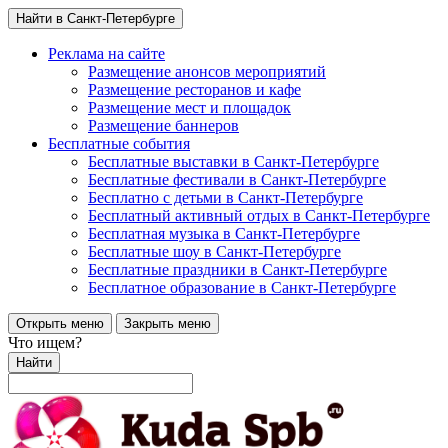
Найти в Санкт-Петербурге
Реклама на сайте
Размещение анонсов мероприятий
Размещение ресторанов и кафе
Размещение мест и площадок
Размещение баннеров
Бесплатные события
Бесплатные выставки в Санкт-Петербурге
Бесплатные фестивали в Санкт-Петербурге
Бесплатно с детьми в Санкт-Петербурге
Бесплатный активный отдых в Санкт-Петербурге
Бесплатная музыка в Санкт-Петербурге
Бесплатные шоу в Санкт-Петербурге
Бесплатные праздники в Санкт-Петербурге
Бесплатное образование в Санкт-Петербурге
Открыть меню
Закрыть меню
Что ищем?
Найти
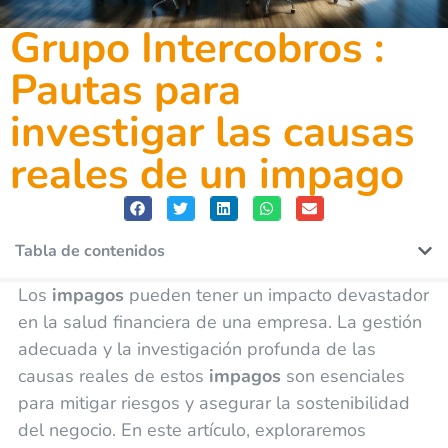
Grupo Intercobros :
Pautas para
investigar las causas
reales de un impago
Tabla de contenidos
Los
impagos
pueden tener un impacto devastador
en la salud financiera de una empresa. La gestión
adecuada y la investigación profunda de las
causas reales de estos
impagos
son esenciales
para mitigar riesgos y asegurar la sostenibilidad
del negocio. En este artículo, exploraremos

§

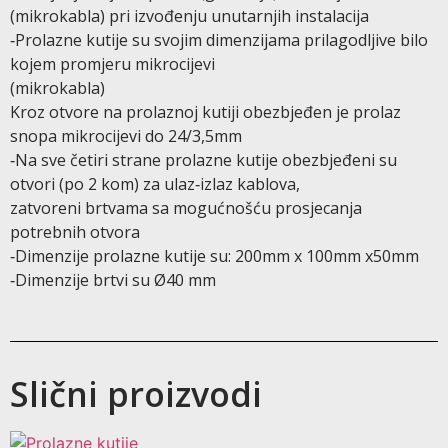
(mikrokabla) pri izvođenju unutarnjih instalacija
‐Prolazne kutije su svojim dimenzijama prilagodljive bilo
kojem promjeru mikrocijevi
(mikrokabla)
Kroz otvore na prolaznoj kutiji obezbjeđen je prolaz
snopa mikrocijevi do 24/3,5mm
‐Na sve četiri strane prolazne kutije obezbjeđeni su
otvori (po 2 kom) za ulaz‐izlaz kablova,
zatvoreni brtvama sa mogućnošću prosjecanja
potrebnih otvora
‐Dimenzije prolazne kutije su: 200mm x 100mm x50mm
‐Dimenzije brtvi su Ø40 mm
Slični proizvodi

§

◆ TASK OBJECTIVE: When a line of the material holds "Бесплатные", count it once, and then give the final number alone.

◆ FINISHED EXERCISE: 5